RECORDS FOR THIS TASK —
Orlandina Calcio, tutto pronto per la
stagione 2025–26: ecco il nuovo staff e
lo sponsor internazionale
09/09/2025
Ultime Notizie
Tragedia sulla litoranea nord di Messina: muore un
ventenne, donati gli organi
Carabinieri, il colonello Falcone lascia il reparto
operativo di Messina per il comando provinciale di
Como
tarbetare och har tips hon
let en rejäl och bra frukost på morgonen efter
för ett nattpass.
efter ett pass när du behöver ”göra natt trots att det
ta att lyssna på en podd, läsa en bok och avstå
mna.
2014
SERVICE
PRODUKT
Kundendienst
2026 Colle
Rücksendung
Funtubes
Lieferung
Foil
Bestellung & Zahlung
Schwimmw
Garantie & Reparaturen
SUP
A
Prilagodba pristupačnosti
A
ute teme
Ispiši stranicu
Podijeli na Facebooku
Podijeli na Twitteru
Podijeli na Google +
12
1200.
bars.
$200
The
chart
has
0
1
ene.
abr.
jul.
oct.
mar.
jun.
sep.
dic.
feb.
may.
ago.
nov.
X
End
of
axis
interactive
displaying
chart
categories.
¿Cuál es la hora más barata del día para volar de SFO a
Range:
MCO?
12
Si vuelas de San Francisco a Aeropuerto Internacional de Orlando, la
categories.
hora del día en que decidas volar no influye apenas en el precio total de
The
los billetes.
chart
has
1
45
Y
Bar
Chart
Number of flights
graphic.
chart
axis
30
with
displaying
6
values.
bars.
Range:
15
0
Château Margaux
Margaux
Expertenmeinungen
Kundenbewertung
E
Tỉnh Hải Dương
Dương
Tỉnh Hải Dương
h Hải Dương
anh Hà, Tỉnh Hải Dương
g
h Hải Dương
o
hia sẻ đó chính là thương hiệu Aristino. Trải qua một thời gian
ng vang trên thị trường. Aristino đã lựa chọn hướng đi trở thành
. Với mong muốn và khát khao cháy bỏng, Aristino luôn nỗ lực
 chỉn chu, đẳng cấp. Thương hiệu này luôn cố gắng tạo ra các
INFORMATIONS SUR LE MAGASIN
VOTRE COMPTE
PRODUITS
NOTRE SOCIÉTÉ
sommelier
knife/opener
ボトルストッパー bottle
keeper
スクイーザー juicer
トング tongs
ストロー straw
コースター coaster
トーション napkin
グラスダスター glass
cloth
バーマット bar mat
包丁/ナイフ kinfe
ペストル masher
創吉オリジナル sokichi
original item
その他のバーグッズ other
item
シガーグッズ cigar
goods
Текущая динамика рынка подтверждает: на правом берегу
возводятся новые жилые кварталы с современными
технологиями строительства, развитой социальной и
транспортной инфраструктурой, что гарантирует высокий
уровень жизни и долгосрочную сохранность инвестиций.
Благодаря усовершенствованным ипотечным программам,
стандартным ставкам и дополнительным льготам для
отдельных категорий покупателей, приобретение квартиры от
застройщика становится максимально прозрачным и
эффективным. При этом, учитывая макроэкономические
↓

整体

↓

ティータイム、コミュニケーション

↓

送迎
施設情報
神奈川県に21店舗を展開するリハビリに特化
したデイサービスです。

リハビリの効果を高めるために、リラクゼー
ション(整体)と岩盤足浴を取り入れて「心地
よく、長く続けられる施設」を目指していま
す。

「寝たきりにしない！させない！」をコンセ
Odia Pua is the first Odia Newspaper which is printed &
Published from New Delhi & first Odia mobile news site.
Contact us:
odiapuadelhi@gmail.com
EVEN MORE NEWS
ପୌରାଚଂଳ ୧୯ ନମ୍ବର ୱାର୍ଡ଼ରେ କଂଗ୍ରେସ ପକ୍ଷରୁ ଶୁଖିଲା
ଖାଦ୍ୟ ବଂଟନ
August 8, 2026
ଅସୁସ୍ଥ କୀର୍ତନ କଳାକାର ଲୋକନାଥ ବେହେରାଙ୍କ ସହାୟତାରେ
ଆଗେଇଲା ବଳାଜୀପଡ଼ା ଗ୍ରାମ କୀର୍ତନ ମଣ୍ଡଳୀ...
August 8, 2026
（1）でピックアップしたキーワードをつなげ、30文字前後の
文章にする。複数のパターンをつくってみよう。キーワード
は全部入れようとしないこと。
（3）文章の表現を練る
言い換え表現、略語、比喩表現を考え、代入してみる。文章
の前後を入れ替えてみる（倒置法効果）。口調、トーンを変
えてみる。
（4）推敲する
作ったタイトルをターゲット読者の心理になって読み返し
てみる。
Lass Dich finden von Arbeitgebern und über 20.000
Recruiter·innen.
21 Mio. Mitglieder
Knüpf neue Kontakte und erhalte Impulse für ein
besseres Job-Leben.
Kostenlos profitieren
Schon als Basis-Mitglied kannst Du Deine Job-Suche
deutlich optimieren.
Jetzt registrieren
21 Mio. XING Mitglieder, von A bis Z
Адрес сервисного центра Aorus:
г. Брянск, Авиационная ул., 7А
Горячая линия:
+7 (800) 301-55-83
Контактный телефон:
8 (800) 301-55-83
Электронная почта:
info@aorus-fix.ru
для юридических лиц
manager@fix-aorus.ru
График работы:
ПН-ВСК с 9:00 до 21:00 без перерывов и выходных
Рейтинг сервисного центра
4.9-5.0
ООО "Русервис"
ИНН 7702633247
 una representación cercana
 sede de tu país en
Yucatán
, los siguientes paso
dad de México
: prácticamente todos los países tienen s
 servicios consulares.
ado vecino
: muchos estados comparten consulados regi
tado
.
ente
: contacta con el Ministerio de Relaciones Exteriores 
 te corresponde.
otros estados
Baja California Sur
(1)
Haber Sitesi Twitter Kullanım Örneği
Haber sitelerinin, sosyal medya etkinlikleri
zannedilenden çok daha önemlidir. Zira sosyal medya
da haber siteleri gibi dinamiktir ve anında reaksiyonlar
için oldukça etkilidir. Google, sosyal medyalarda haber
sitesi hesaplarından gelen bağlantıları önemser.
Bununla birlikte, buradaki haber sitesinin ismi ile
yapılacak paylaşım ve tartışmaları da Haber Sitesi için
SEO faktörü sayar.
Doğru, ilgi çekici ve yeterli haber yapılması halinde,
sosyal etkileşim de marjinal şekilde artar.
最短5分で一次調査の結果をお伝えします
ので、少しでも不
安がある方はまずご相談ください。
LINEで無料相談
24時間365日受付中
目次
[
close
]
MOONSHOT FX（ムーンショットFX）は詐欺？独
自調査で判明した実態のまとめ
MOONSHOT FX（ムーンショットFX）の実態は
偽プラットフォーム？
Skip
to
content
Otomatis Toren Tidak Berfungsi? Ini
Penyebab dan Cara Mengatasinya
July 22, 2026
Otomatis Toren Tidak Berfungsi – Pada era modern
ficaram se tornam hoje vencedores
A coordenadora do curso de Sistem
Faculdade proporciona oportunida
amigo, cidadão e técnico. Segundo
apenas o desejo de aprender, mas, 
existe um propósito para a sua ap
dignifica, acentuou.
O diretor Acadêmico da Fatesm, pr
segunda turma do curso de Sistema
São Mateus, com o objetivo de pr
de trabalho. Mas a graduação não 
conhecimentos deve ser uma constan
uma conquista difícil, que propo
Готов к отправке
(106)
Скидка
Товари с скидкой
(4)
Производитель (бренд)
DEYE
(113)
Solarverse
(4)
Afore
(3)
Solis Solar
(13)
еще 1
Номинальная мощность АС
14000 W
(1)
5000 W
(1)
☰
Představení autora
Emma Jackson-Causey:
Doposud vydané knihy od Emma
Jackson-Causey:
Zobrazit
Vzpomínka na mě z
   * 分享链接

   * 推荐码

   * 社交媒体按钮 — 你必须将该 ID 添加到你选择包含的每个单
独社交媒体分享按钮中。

EXERCISE DETAILS —
For this exercise, return every line from the data that holds the string "Causey".

SOLUTION BELOW —
Emma Jackson-Causey:
Jackson-Causey:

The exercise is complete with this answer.